## [Source passage]
Platform reference · Canvas LMS · Instructure · LTI 1.3

Canvas LMS captions: caption upload, Studio, and the back-catalogue retrofit pattern

Canvas LMS by Instructure is the dominant learning-management system in US higher education — and a growing fraction of corporate L&D — which means a Canvas captioning workflow has to think about three video surfaces at once: course-level SRT/VTT files in the Files area, Canvas Studio's auto-caption-and-publish pipeline, and the larger video catalogues delivered through external tools (Panopto, Kaltura, YouTube, Vimeo) embedded into Canvas via LTI. After ADA Title II's 2026-04-24 deadline, the urgent operational task at every public-college and public-university Canvas tenant is the back-catalogue retrofit — and the failure mode auditors find is the proper-noun mangling generic auto-captioning produces with predictable regularity.

TL;DR

A Canvas captioning workflow has three surfaces. (1) Files-area video — instructors upload an MP4 and a sidecar SRT or VTT caption file; the Canvas video player reads the sidecar via the track element. (2) Canvas Studio — Instructure's video host inside Canvas, with auto-caption + caption editor + accessibility-checker integration; auto-captions are off by default in older tenants and have to be enabled per-account. (3) External video via LTI — the bulk of higher-ed video lives in Panopto, Kaltura, or YouTube and is embedded through an LTI tool; captioning runs through that platform, not Canvas. The ADA Title II deadline at 2026-04-24 (now live) makes this catalogue-wide. The retrofit pattern is: inventory the catalogue → identify which surface owns each asset → re-caption the high-stakes content first (compliance training, regulated-program courses, public-facing welcome videos) → publish glossary-biased captions back to each surface → log the asset register for OCR-sampling readiness.

Why Canvas captioning is now urgent: ADA Title II Section 36.504

The Department of Justice's final rule under ADA Title II (28 CFR Part 35, with the digital content provisions at the new Section 36.504) bound state and local-government public entities to WCAG 2.1 Level AA on web content and mobile apps. The compliance date for large public entities — including public universities and large community-college systems — was 2026-04-24, and that date has now passed. SC 1.2.2 (Captions, Prerecorded) is the operative success criterion; the substantive bar is captions that accurately convey the audio.

## [Set of tasks]
1 – Give, in order, every step of the back-catalogue retrofit pattern described in the Canvas captions page.
2 – In the Canvas captions page, turn the paragraph beginning "A Canvas captioning workflow has three surfaces" into a short bulleted list that keeps its main facts.
3 – Which success criterion does the Canvas captions page call the operative one?

## [Dataset entries]
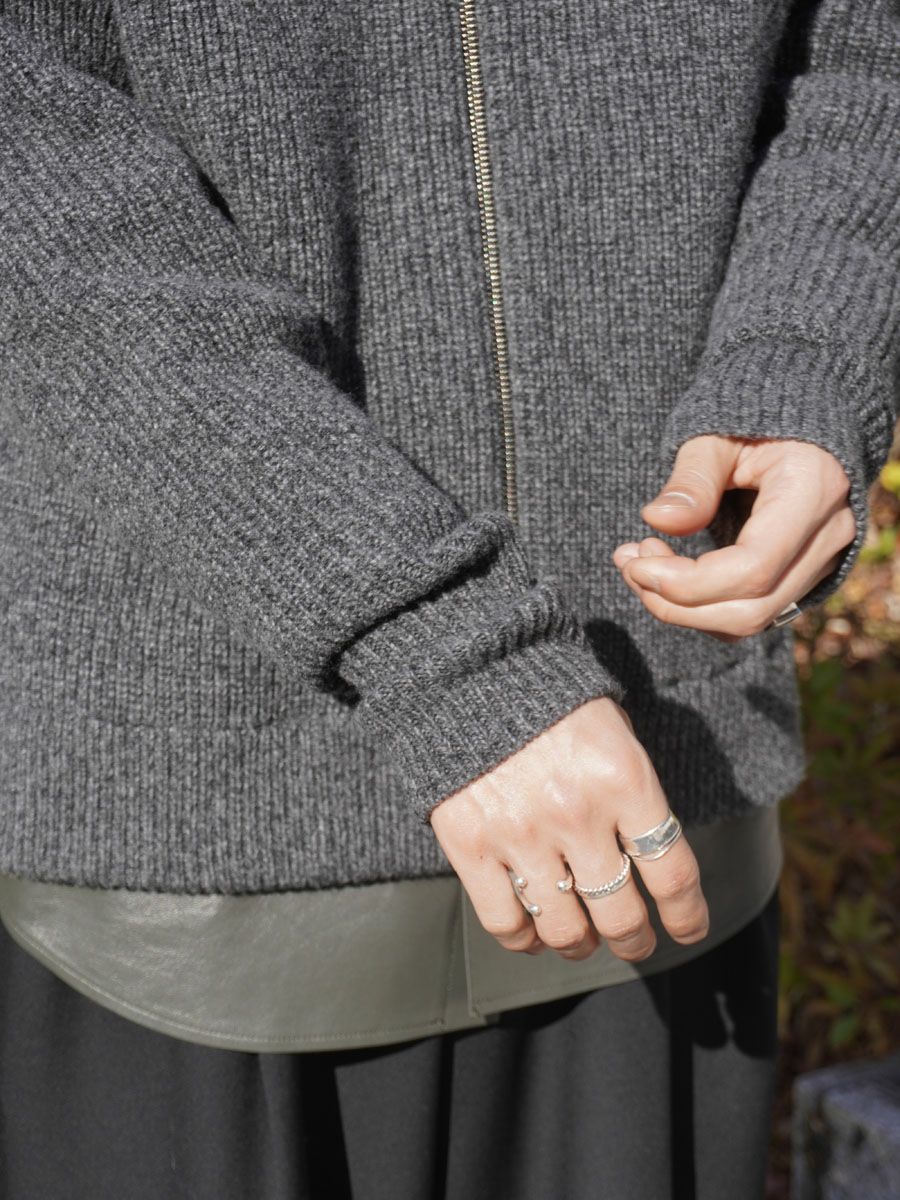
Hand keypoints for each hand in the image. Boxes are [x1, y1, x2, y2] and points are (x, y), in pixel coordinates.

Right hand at [428, 696, 709, 961]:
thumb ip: (634, 795)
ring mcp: (520, 833)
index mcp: (624, 780)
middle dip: (634, 938)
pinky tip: (533, 934)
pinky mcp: (470, 843)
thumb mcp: (615, 732)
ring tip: (582, 940)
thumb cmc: (553, 702)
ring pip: (564, 928)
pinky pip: (505, 922)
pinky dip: (524, 940)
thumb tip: (650, 862)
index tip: (688, 930)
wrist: (471, 671)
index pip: (672, 874)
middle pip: (620, 913)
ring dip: (580, 944)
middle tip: (635, 940)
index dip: (686, 915)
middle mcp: (576, 813)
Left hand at [613, 435, 855, 640]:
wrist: (798, 430)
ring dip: (683, 610)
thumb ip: (692, 478)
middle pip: (750, 608)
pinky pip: (751, 615)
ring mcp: (823, 563)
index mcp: (814, 490)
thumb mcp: (717, 437)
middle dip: (676, 603)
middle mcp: (829, 536)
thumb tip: (656, 519)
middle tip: (630, 564)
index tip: (635, 563)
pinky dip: (702, 609)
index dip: (687, 582)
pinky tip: (667, 577)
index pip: (753, 567)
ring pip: (750, 622)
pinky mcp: (803, 579)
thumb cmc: (753, 423)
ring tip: (640, 566)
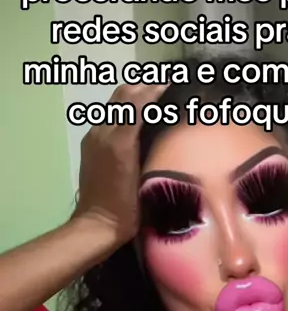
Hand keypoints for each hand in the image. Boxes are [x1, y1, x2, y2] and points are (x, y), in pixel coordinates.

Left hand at [73, 83, 167, 245]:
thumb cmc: (126, 206)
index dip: (155, 90)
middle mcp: (102, 131)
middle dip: (144, 88)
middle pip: (123, 95)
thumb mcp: (142, 173)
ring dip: (135, 98)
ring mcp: (94, 138)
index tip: (174, 85)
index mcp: (117, 138)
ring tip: (156, 102)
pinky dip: (125, 112)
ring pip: (115, 105)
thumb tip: (162, 114)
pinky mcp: (91, 145)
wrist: (98, 225)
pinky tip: (139, 122)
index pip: (136, 100)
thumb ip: (148, 141)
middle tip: (167, 90)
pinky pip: (109, 119)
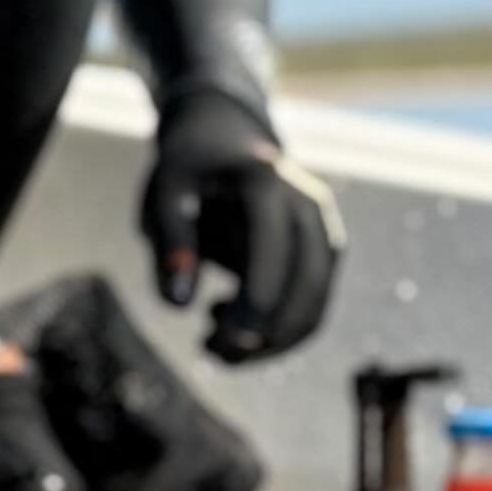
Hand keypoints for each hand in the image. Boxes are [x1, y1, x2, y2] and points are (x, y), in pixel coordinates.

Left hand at [141, 84, 342, 364]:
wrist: (225, 137)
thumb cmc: (189, 169)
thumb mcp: (166, 195)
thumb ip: (171, 244)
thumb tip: (179, 302)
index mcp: (267, 186)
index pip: (273, 258)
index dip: (252, 308)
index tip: (216, 343)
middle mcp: (308, 206)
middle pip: (306, 289)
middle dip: (264, 338)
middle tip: (212, 353)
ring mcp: (324, 228)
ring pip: (314, 307)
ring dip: (271, 343)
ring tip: (214, 345)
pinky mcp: (325, 251)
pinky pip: (311, 305)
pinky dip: (277, 330)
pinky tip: (228, 321)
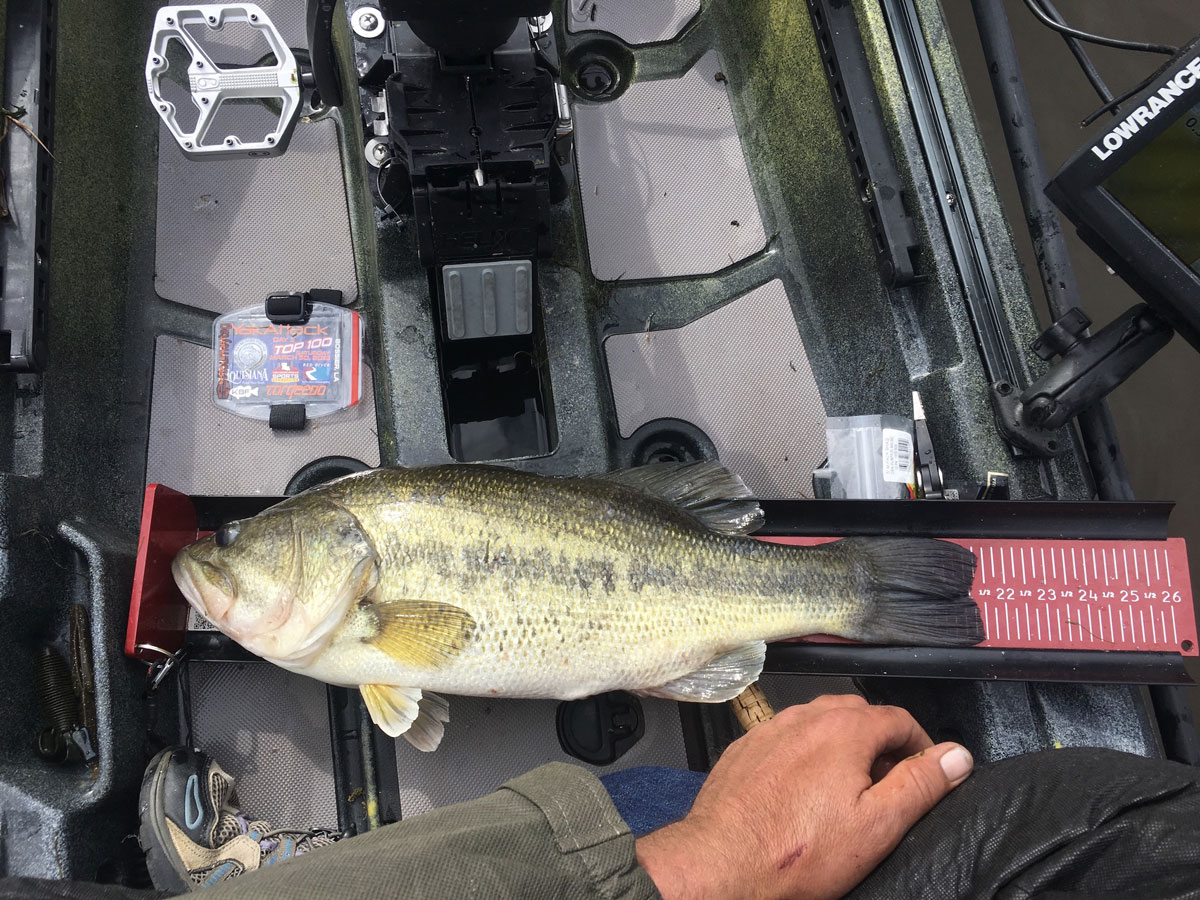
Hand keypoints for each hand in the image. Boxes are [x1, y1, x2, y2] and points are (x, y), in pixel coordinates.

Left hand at [636, 694, 973, 899]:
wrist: (722, 863)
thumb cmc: (799, 850)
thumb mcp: (878, 825)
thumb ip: (920, 784)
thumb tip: (957, 755)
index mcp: (844, 728)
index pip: (898, 719)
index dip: (921, 746)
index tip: (927, 774)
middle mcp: (804, 716)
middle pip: (858, 714)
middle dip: (881, 742)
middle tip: (889, 784)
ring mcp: (769, 729)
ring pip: (818, 722)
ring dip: (842, 744)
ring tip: (848, 788)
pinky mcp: (744, 748)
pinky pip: (785, 738)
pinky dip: (804, 753)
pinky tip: (802, 789)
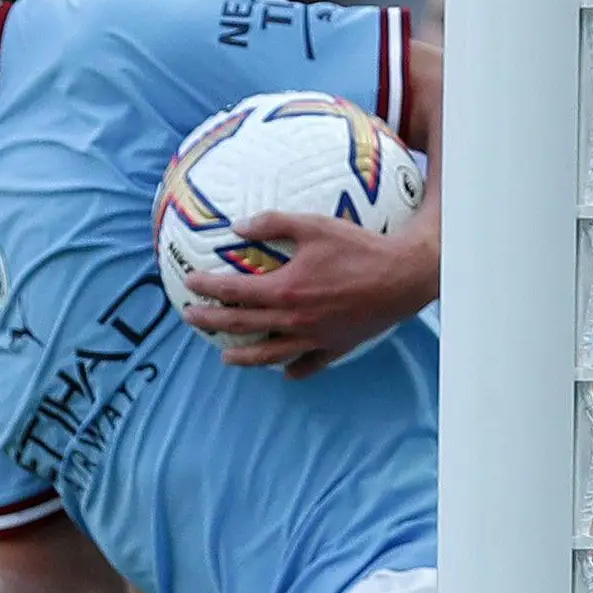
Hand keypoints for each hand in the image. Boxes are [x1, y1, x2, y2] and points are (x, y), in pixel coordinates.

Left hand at [182, 213, 436, 377]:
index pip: (233, 292)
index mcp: (285, 291)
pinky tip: (283, 370)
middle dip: (211, 322)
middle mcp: (294, 321)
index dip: (207, 287)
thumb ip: (273, 222)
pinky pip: (308, 364)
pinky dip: (292, 369)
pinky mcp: (335, 347)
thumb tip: (238, 226)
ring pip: (269, 355)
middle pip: (242, 326)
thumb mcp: (314, 225)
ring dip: (243, 357)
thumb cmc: (359, 248)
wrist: (403, 277)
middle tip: (191, 319)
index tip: (189, 282)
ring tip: (226, 357)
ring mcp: (314, 339)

## [Expected results]
1 –
1. Inventory the catalogue.
2. Identify which surface owns each asset.
3. Re-caption the high-stakes content first (compliance training, regulated-program courses, public-facing welcome videos).
4. Publish glossary-biased captions back to each surface.
5. Log the asset register for OCR-sampling readiness.

2 –
- Files-area video: instructors upload an MP4 with a sidecar SRT or VTT caption file, which the Canvas video player reads through the track element.
- Canvas Studio: Instructure's video host inside Canvas, with auto-captions, a caption editor, and accessibility-checker integration. Auto-captions are off by default in older tenants and must be enabled per account.
- External video via LTI: most higher-ed video lives in Panopto, Kaltura, or YouTube and is embedded through an LTI tool. Captioning runs through that platform, not Canvas.
- The ADA Title II deadline of 2026-04-24, now live, makes this work catalogue-wide.
- Retrofit pattern: inventory the catalogue, identify the owning surface for each asset, re-caption high-stakes content first, publish glossary-biased captions back to each surface, and log the asset register for OCR-sampling readiness.

3 – SC 1.2.2 (Captions, Prerecorded).